Adesso pare che ci siamo, o quantomeno ci proviamo, visto che in parlamento è pronto un disegno di legge che ha l’obiettivo di “modernizzare” quantomeno le possibilità di decidere della propria vita.

Cosa c’è quindi e soprattutto cosa manca nella legge sul “fine vita” che pare prossima ad essere votata? 

Tanto per cominciare il DDL si scontrerà con l’assenza di equilibrio tra Camera e Senato con quest’ultimo che pare essere lo scoglio più grosso, vista l’esiguità della maggioranza (alla Camera è già stato approvato lo scorso 20 aprile).

In tema di contenuti invece la legge sul “fine vita” ruota intorno al fulcro centrale del cosiddetto DAT (Disposizioni Anticipate di Trattamento), ovvero la possibilità di dichiarare i propri intenti riguardo la somministrazione delle cure, con la possibilità per il paziente di “richiedere” una sedazione progressiva e profonda, per poter morire senza sofferenze.

Molto probabilmente la legge sul “fine vita” non sarà completa e rivoluzionaria ma, pensando agli standard cui siamo abituati, appare un buon provvedimento, se non altro per il fatto che non c’è differenziazione tra strutture pubbliche e private e che le situazioni di incurabilità vengono finalmente viste dal punto di vista dell’accompagnamento alla morte.

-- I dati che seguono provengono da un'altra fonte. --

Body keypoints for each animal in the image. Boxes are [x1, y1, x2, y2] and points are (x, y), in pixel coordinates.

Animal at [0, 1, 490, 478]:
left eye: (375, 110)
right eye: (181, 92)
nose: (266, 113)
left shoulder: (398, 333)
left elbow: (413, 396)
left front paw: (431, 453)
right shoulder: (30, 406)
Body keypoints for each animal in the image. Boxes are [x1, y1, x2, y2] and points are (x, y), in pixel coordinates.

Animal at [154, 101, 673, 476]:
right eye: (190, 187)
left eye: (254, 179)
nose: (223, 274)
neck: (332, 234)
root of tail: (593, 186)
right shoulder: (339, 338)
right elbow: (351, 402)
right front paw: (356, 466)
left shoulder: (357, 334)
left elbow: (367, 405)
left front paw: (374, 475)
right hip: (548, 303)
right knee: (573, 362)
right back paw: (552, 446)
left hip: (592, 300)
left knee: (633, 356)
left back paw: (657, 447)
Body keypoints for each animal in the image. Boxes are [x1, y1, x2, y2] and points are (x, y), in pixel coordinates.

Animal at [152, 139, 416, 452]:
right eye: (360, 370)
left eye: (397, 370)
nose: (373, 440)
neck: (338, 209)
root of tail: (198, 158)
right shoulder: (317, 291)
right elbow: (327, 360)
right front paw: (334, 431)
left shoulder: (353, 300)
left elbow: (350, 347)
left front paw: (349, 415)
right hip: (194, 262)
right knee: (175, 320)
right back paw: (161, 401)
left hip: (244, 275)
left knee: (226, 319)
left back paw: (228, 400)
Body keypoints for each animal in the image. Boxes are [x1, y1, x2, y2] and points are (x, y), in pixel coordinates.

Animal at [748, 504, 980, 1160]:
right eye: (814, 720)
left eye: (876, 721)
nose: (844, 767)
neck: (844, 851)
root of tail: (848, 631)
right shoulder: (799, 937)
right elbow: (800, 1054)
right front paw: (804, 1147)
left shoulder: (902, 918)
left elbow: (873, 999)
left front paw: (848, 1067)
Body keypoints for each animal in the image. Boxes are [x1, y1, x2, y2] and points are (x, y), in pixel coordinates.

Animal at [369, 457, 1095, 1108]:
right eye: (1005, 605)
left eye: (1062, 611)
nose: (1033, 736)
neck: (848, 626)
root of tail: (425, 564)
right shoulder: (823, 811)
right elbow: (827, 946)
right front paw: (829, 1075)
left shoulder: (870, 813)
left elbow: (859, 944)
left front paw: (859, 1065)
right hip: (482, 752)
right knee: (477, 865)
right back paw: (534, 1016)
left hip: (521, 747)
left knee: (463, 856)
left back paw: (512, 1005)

Quello che probabilmente peserà, oltre agli equilibri politici, è la “predisposizione” ad accogliere il provvedimento, se mai verrà attuato, da parte di chi poi andrà ad effettuare questo tipo di interventi.

C’è il rischio, grosso, che la legge sul “fine vita” si scontri di nuovo con la riluttanza a progredire di un paese ancora molto conservatore e che ciò che succede troppo spesso con aborto ed obiezione possa ripetersi. Sarebbe veramente poco dignitoso dopo il “non trovare disponibilità per abortire” (usando una terminologia cruda ma purtroppo reale) avere per i pazienti terminali difficoltà nell’applicazione reale di questi principi che pare ci si appresti ad approvare.

Al di là di come la si pensi oggi c’è la possibilità di rendere più dignitose le situazioni più gravi, la fine della vita e anche della sofferenza. Aggiornarsi ci allontanerà sicuramente da un impianto conservatore e fin troppo legato ai principi religiosi, ma di certo ci renderà un paese più giusto.